Bocche cucite (almeno con il Giornale) e nessuna dichiarazione ufficiale. Il procuratore capo di Catanzaro Nicola Gratteri non commenta (e non smentisce) l'ipotesi che alla fine sia il suo ufficio a doversi fare carico delle indagini sulla strage di Cutro del 26 febbraio, a poche centinaia di metri dalle coste di Steccato di Cutro. Soprattutto se - come pare - gli esposti di alcuni superstiti, le denunce delle Ong e le sollecitazioni del mondo politico dovessero portare alla sbarra il ministro dell'Interno Matteo Piantedosi e quello delle Infrastrutture e dei Trasporti. Di certo le indagini saranno lunghe e complesse, i reati dovranno avere fondamento altrimenti l'eventuale processo diventerebbe l'ennesimo terreno di scontro tra magistratura e politica. Per ora è la Procura di Crotone che indaga per omissione di soccorso e disastro colposo, anche se un paio di filoni sono stati aperti anche a Locri. Il pool di avvocati (Vincenzo Cardone, Mitja Gialuz, Luigi Ligotti e Francesco Verri) contestano che dal naufragio ai soccorsi sono passati invano 30 minuti. C'è chi come Sea Watch, Open Arms e Mediterranée assieme una quarantina di altre Ong lamenta che il naufragio potesse essere evitato grazie alle informazioni comunicate da Frontex quasi 24 ore prima del disastro (alle 23.03 di sabato 25 febbraio) ma che la normativa nazionale ed internazionale in tema di soccorsi in mare non è stata applicata, anche se l'imbarcazione alla deriva aveva tutte le caratteristiche per essere considerata in distress.
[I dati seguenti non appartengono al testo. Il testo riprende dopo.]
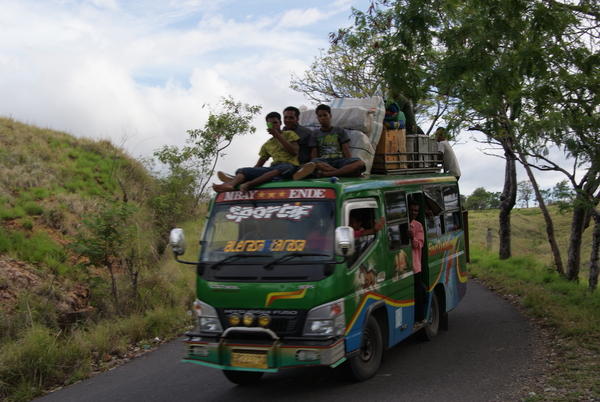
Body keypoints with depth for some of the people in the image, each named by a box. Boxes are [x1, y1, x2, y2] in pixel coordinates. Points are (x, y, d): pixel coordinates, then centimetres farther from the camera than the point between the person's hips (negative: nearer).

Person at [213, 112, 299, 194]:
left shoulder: (289, 134, 14)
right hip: (273, 168, 5)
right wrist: (248, 172, 7)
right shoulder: (267, 145, 27)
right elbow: (258, 165, 24)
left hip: (289, 165, -5)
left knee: (281, 168, -42)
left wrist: (278, 136, -4)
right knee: (243, 170, -17)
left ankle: (249, 184, -61)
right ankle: (231, 184, -53)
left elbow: (294, 152, -3)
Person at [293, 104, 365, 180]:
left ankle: (326, 174, -40)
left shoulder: (340, 131, 21)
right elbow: (314, 154, 9)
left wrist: (351, 166, -7)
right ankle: (346, 172, -37)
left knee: (359, 163, -32)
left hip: (339, 160, 1)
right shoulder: (315, 134, 20)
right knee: (314, 163, -39)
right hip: (323, 162, -1)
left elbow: (345, 150, 12)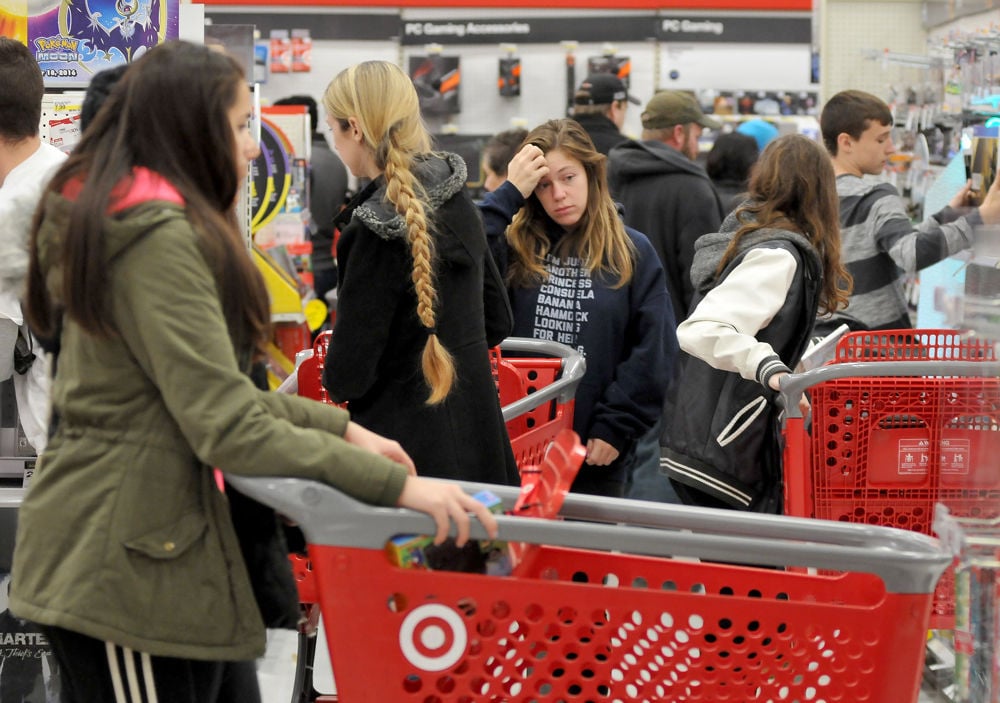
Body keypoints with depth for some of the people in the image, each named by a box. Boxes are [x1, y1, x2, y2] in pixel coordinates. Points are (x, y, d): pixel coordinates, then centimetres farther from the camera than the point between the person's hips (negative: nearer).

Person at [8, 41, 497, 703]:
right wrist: (393, 483, -21)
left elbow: (209, 392, 17)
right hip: (123, 557, -10)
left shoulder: (117, 222, 16)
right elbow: (228, 427, -23)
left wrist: (340, 427, 9)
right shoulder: (159, 239, -17)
La Guardia di Finanza è uscita in mare alle 2.20 di domenica con due mezzi poi rientrati un'ora dopo a causa delle pessime condizioni meteo marine, i mezzi della Guardia costiera che avrebbero potuto affrontare la tempesta non si sono mossi perché non era stata considerata un'operazione di salvataggio. Tutto ruota intorno al Viminale, a cui spetta il controllo delle operazioni Search and Rescue in capo all'Imrcc (Italian maritime rescue coordination centre) e al ministero delle Infrastrutture, «competente perché l'Imrcc è attivato presso il Comando generale delle Capitanerie di porto», si legge nell'esposto di alcuni legali. Ma l'evento Sar non si è mai avviato, anche a causa del fatto che ai profughi è stato impedito di lanciare l'allarme - come raccontano alcuni testimoni - e questo ha creato un corto circuito nella catena di comando dei soccorsi. Da qui l'ipotesi che Piantedosi e Salvini debbano rispondere davanti al Tribunale dei ministri di Catanzaro.
«Questi erano profughi diversi dal solito - commenta con il Giornale un inquirente che conosce le indagini - il loro sbarco non era concordato con le altre Ong come succede quasi sempre quando si parte dalla Libia, erano siriani e afghani, gente che aveva diritto d'asilo ma non aveva documenti». Il loro numero è in aumento: le organizzazioni criminali dedite al favoreggiamento dell'immigrazione irregolare, principalmente curde e pakistane, scelgono di partire dalla Turchia o dal Libano assieme a nordafricani ma anche pakistani, afghani, iraniani, indiani o nepalesi, spesso dello stesso nucleo familiare e con molti minori, la cui gestione è in capo a singoli trafficanti di uomini o micro-gruppi criminali, come spiegano i nostri 007. Destinazione Calabria e Puglia.
Uno degli scafisti di Cutro è un 17enne pakistano, riconosciuto
da alcuni superstiti, la cui sorte venerdì prossimo dipenderà dal Tribunale dei minori di Catanzaro. Se emergessero rapporti con le 'ndrine calabresi, come Gratteri pensa da tempo, l'indagine avrebbe tutto un altro senso.